ASSIGNMENT
Convert every line of text in the items below into a single numbered list, omitting any blank lines.

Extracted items
──────────

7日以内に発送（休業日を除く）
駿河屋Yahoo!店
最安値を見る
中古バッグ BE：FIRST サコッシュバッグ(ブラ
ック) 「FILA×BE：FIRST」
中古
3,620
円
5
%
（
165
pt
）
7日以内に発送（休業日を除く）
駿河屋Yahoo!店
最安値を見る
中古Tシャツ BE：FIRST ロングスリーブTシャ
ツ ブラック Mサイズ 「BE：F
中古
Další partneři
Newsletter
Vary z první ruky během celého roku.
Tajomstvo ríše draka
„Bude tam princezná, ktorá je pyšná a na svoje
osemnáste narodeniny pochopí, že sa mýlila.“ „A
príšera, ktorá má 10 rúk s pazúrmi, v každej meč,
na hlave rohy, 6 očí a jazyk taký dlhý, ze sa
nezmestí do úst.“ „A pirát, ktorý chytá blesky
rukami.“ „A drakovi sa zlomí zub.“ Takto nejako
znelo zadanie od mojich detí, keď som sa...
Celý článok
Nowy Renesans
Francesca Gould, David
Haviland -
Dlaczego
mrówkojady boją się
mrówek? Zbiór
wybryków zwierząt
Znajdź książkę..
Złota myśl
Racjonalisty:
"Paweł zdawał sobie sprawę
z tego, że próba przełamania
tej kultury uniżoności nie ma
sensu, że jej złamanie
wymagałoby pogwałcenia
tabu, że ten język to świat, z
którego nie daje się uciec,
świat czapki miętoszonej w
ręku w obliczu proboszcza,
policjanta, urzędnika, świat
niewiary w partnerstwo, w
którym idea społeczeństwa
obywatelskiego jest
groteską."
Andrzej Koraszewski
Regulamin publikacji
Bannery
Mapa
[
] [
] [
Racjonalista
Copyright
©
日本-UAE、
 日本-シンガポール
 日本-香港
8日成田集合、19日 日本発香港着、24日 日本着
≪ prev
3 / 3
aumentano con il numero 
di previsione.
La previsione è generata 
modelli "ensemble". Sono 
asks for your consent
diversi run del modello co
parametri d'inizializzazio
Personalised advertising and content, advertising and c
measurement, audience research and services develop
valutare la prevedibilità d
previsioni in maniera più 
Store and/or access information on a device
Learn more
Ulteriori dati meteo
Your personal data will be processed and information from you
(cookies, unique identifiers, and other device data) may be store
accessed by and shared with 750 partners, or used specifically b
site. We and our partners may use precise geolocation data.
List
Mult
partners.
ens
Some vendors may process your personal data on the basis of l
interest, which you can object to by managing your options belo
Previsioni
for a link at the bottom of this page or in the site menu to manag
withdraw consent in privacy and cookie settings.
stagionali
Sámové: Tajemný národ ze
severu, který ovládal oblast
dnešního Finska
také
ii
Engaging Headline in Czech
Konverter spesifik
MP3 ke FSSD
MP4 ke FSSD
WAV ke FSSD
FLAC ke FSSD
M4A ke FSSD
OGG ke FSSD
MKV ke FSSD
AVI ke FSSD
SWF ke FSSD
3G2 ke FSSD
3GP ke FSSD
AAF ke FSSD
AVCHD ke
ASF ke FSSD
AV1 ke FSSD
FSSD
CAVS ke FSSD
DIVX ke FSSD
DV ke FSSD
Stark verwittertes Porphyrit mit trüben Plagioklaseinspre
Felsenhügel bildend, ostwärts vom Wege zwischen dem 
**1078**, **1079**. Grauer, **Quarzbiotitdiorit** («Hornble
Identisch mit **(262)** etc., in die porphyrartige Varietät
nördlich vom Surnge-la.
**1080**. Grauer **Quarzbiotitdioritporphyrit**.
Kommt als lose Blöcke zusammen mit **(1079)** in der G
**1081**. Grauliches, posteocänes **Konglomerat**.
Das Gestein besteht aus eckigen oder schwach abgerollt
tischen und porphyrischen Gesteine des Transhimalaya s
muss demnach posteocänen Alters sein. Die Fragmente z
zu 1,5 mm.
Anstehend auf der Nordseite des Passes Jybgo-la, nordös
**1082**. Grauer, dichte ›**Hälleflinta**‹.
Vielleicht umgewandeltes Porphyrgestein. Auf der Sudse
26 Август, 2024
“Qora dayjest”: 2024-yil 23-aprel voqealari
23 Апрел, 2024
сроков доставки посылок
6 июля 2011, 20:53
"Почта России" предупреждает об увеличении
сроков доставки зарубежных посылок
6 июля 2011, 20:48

──────────

WRITTEN ANSWER
1. 7日以内に発送（休業日を除く）
2. 駿河屋Yahoo!店
3. 最安値を見る
4. 中古バッグ BE：FIRST サコッシュバッグ(ブラ
5. ック) 「FILA×BE：FIRST」
6. 中古
7. 3,620
8. 円
9. 5
10. %
11. （
12. 165
13. pt
14. ）
15. 7日以内に発送（休業日を除く）
16. 駿河屋Yahoo!店
17. 最安値を見る
18. 中古Tシャツ BE：FIRST ロングスリーブTシャ
19. ツ ブラック Mサイズ 「BE：F
20. 中古
21. Další partneři
22. Newsletter
23. Vary z první ruky během celého roku.
24. Tajomstvo ríše draka
25. „Bude tam princezná, ktorá je pyšná a na svoje
26. osemnáste narodeniny pochopí, že sa mýlila.“ „A
27. príšera, ktorá má 10 rúk s pazúrmi, v každej meč,
28. na hlave rohy, 6 očí a jazyk taký dlhý, ze sa
29. nezmestí do úst.“ „A pirát, ktorý chytá blesky
30. rukami.“ „A drakovi sa zlomí zub.“ Takto nejako
31. znelo zadanie od mojich detí, keď som sa...
32. Celý článok
33. Nowy Renesans
34. Francesca Gould, David
35. Haviland -
36. Dlaczego
37. mrówkojady boją się
38. mrówek? Zbiór
39. wybryków zwierząt
40. Znajdź książkę..
41. Złota myśl
42. Racjonalisty:
43. "Paweł zdawał sobie sprawę
44. z tego, że próba przełamania
45. tej kultury uniżoności nie ma
46. sensu, że jej złamanie
47. wymagałoby pogwałcenia
48. tabu, że ten język to świat, z
49. którego nie daje się uciec,
50. świat czapki miętoszonej w
51. ręku w obliczu proboszcza,
52. policjanta, urzędnika, świat
53. niewiary w partnerstwo, w
54. którym idea społeczeństwa
55. obywatelskiego jest
56. groteską."
57. Andrzej Koraszewski
58. Regulamin publikacji
59. Bannery
60. Mapa
61. [
62. ] [
63. ] [
64. Racjonalista
65. Copyright
66. ©
67. 日本-UAE、
68.  日本-シンガポール
69.  日本-香港
70. 8日成田集合、19日 日本発香港着、24日 日本着
71. ≪ prev
72. 3 / 3
73. aumentano con il numero 
74. di previsione.
75. La previsione è generata 
76. modelli "ensemble". Sono 
77. asks for your consent
78. diversi run del modello co
79. parametri d'inizializzazio
80. Personalised advertising and content, advertising and c
81. measurement, audience research and services develop
82. valutare la prevedibilità d
83. previsioni in maniera più 
84. Store and/or access information on a device
85. Learn more
86. Ulteriori dati meteo
87. Your personal data will be processed and information from you
88. (cookies, unique identifiers, and other device data) may be store
89. accessed by and shared with 750 partners, or used specifically b
90. site. We and our partners may use precise geolocation data.
91. List
92. Mult
93. partners.
94. ens
95. Some vendors may process your personal data on the basis of l
96. interest, which you can object to by managing your options belo
97. Previsioni
98. for a link at the bottom of this page or in the site menu to manag
99. withdraw consent in privacy and cookie settings.
100. stagionali
101. Sámové: Tajemný národ ze
102. severu, který ovládal oblast
103. dnešního Finska
104. také
105. ii
106. Engaging Headline in Czech
107. Konverter spesifik
108. MP3 ke FSSD
109. MP4 ke FSSD
110. WAV ke FSSD
111. FLAC ke FSSD
112. M4A ke FSSD
113. OGG ke FSSD
114. MKV ke FSSD
115. AVI ke FSSD
116. SWF ke FSSD
117. 3G2 ke FSSD
118. 3GP ke FSSD
119. AAF ke FSSD
120. AVCHD ke
121. ASF ke FSSD
122. AV1 ke FSSD
123. FSSD
124. CAVS ke FSSD
125. DIVX ke FSSD
126. DV ke FSSD
127. Stark verwittertes Porphyrit mit trüben Plagioklaseinspre
128. Felsenhügel bildend, ostwärts vom Wege zwischen dem 
129. **1078**, **1079**. Grauer, **Quarzbiotitdiorit** («Hornble
130. Identisch mit **(262)** etc., in die porphyrartige Varietät
131. nördlich vom Surnge-la.
132. **1080**. Grauer **Quarzbiotitdioritporphyrit**.
133. Kommt als lose Blöcke zusammen mit **(1079)** in der G
134. **1081**. Grauliches, posteocänes **Konglomerat**.
135. Das Gestein besteht aus eckigen oder schwach abgerollt
136. tischen und porphyrischen Gesteine des Transhimalaya s
137. muss demnach posteocänen Alters sein. Die Fragmente z
138. zu 1,5 mm.
139. Anstehend auf der Nordseite des Passes Jybgo-la, nordös
140. **1082**. Grauer, dichte ›**Hälleflinta**‹.
141. Vielleicht umgewandeltes Porphyrgestein. Auf der Sudse
142. 26 Август, 2024
143. “Qora dayjest”: 2024-yil 23-aprel voqealari
144. 23 Апрел, 2024
145. сроков доставки посылок
146. 6 июля 2011, 20:53
147. "Почта России" предупреждает об увеличении
148. сроков доставки зарубежных посылок
149. 6 июля 2011, 20:48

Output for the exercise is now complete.